Trade Associations also facilitate the dissemination of information by collecting industry data (relating to prices, outputs, capacity and investments and circulate this information to their members which in turn makes it easier for these undertakings to plan their own business strategies. In many cases, independent consultants disseminate information on the structure of the market. The main activity of these third parties is to monitor markets, collect and compile industry data and market study to the market players. If the market study prepared by the consultant third party is jointly commissioned by the market players and the information is not collected from independent source but fro the competitors themselves, the role of the consultant could be construed to be similar that a trade association and ‘exposure to antirust enforcement could be higher’.

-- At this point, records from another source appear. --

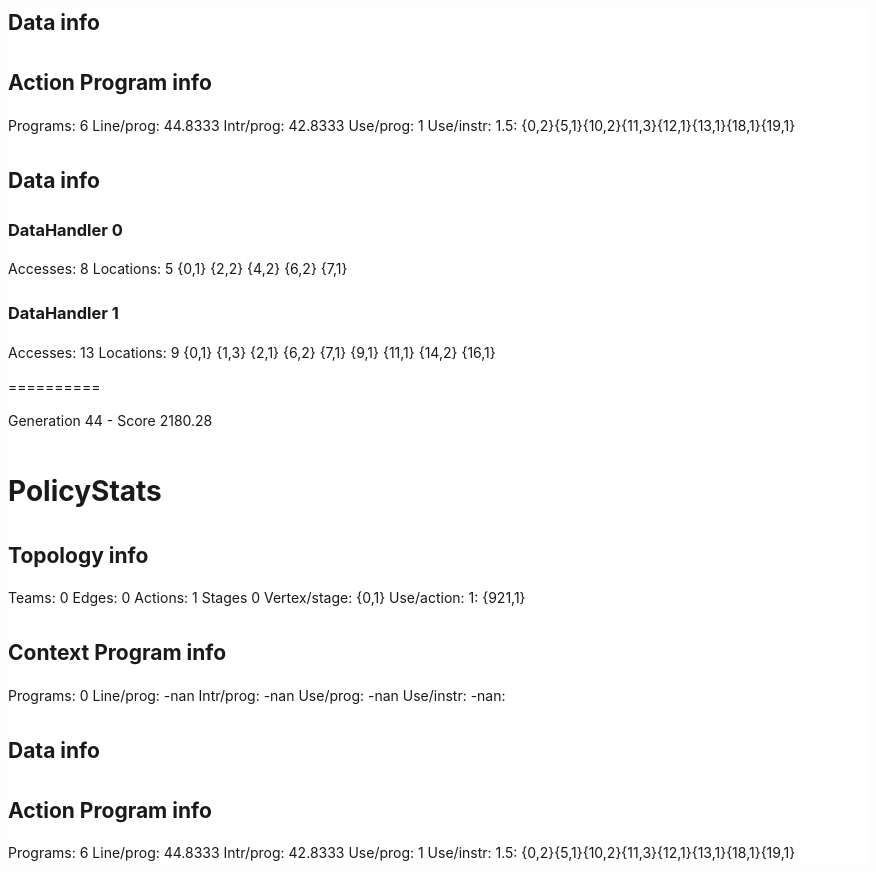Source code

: ## Data info


## Action Program info
Programs:	6
Line/prog:	44.8333
Intr/prog:	42.8333
Use/prog:	1
Use/instr:	1.5: {0,2}{5,1}{10,2}{11,3}{12,1}{13,1}{18,1}{19,1}

## Data info

### DataHandler 0
Accesses:	8
Locations:	5
{0,1} {2,2} {4,2} {6,2} {7,1} 

### DataHandler 1
Accesses:	13
Locations:	9
{0,1} {1,3} {2,1} {6,2} {7,1} {9,1} {11,1} {14,2} {16,1} 


==========

Generation 44 - Score 2180.28

# PolicyStats
## Topology info
Teams:		0
Edges:		0
Actions:	1
Stages		0
Vertex/stage:	{0,1} 
Use/action:	1: {921,1} 

## Context Program info
Programs:	0
Line/prog:	-nan
Intr/prog:	-nan
Use/prog:	-nan
Use/instr:	-nan: 

## Data info


## Action Program info
Programs:	6
Line/prog:	44.8333
Intr/prog:	42.8333
Use/prog:	1
Use/instr:	1.5: {0,2}{5,1}{10,2}{11,3}{12,1}{13,1}{18,1}{19,1}
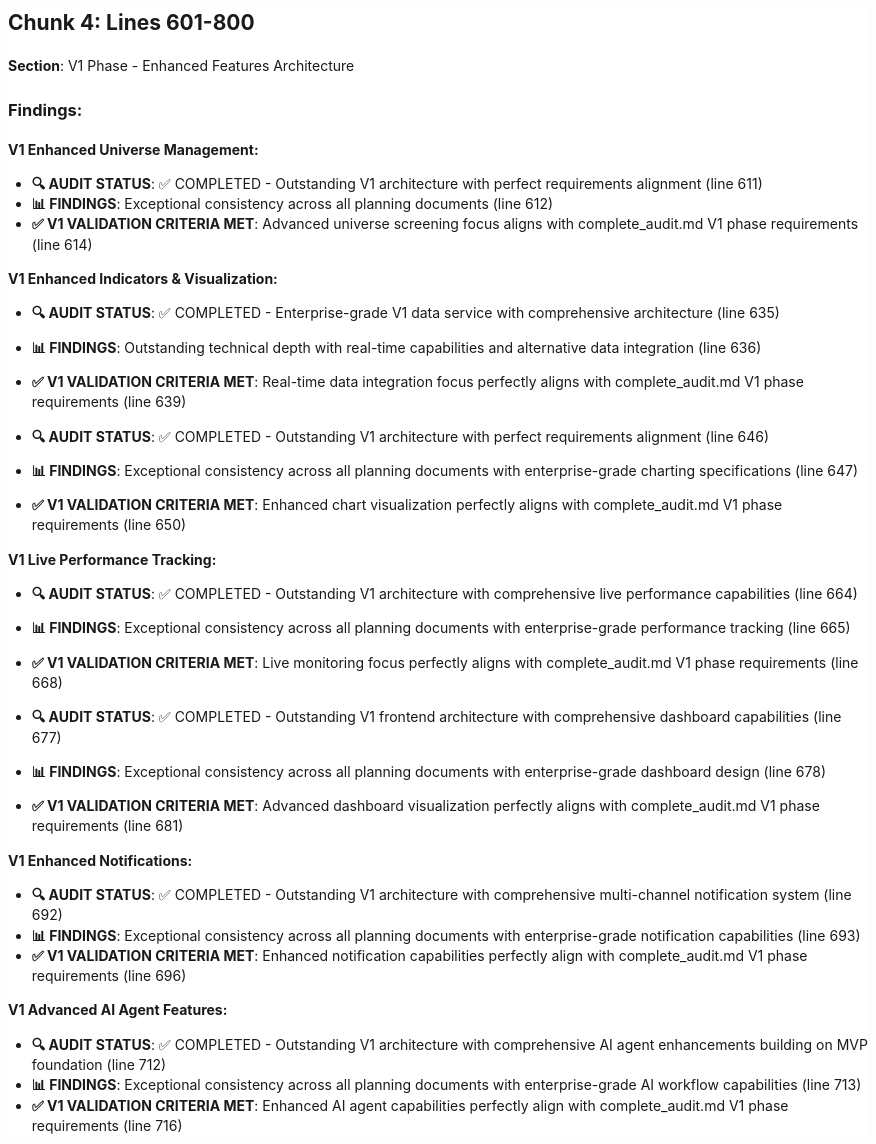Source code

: ## Chunk 4: Lines 601-800
**Section**: V1 Phase - Enhanced Features Architecture

### Findings:
**V1 Enhanced Universe Management:**
- **🔍 AUDIT STATUS**: ✅ COMPLETED - Outstanding V1 architecture with perfect requirements alignment (line 611)
- **📊 FINDINGS**: Exceptional consistency across all planning documents (line 612)
- **✅ V1 VALIDATION CRITERIA MET**: Advanced universe screening focus aligns with complete_audit.md V1 phase requirements (line 614)

**V1 Enhanced Indicators & Visualization:**
- **🔍 AUDIT STATUS**: ✅ COMPLETED - Enterprise-grade V1 data service with comprehensive architecture (line 635)
- **📊 FINDINGS**: Outstanding technical depth with real-time capabilities and alternative data integration (line 636)
- **✅ V1 VALIDATION CRITERIA MET**: Real-time data integration focus perfectly aligns with complete_audit.md V1 phase requirements (line 639)

- **🔍 AUDIT STATUS**: ✅ COMPLETED - Outstanding V1 architecture with perfect requirements alignment (line 646)
- **📊 FINDINGS**: Exceptional consistency across all planning documents with enterprise-grade charting specifications (line 647)
- **✅ V1 VALIDATION CRITERIA MET**: Enhanced chart visualization perfectly aligns with complete_audit.md V1 phase requirements (line 650)

**V1 Live Performance Tracking:**
- **🔍 AUDIT STATUS**: ✅ COMPLETED - Outstanding V1 architecture with comprehensive live performance capabilities (line 664)
- **📊 FINDINGS**: Exceptional consistency across all planning documents with enterprise-grade performance tracking (line 665)
- **✅ V1 VALIDATION CRITERIA MET**: Live monitoring focus perfectly aligns with complete_audit.md V1 phase requirements (line 668)

- **🔍 AUDIT STATUS**: ✅ COMPLETED - Outstanding V1 frontend architecture with comprehensive dashboard capabilities (line 677)
- **📊 FINDINGS**: Exceptional consistency across all planning documents with enterprise-grade dashboard design (line 678)
- **✅ V1 VALIDATION CRITERIA MET**: Advanced dashboard visualization perfectly aligns with complete_audit.md V1 phase requirements (line 681)

**V1 Enhanced Notifications:**
- **🔍 AUDIT STATUS**: ✅ COMPLETED - Outstanding V1 architecture with comprehensive multi-channel notification system (line 692)
- **📊 FINDINGS**: Exceptional consistency across all planning documents with enterprise-grade notification capabilities (line 693)
- **✅ V1 VALIDATION CRITERIA MET**: Enhanced notification capabilities perfectly align with complete_audit.md V1 phase requirements (line 696)

**V1 Advanced AI Agent Features:**
- **🔍 AUDIT STATUS**: ✅ COMPLETED - Outstanding V1 architecture with comprehensive AI agent enhancements building on MVP foundation (line 712)
- **📊 FINDINGS**: Exceptional consistency across all planning documents with enterprise-grade AI workflow capabilities (line 713)
- **✅ V1 VALIDATION CRITERIA MET**: Enhanced AI agent capabilities perfectly align with complete_audit.md V1 phase requirements (line 716)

Private information exchanges, as opposed to public information exchanges (where data is equally accessible to the supplier and customers leading to market transparency), may also be deem to restrict competition. Some authors have suggested that ‘cheap talk’ between firms can assist in a meeting of minds and allow firms to reach an understanding on ‘acceptable collusion strategies’. Unilateral announcements, on the other hand, have been accepted by the CJEU as creating a potential benefit to consumers in comparing prices and adjusting their purchasing strategies. In Wood Pulp, the CJEU announced that public announcement of prices ‘constitute in themselves market behaviour which does not lessen each undertaking’s uncertainty as to the future attitude of its competitors. At the time when each undertaking engages in such behaviour, it cannot be sure of the future conduct of the others’. Following this reasoning the Court concluded that the system of price announcements represented a rational response to the fact that both buyers and sellers needed the information in advance in order to limit their commercial risk in a long term market. Despite the general harmless effects of public announcements or published data (for example, published via websites), these may in certain circumstances still act as an indirect exchange of information or as an indication to competitors of a company’s future intentions. Following such an announcement, competitors may be in a position to align prices in such a way as to facilitate collusion. For this reason, competition authorities are still eager to monitor public exchanges of information to identify and regulate those which may be anti-competitive nature.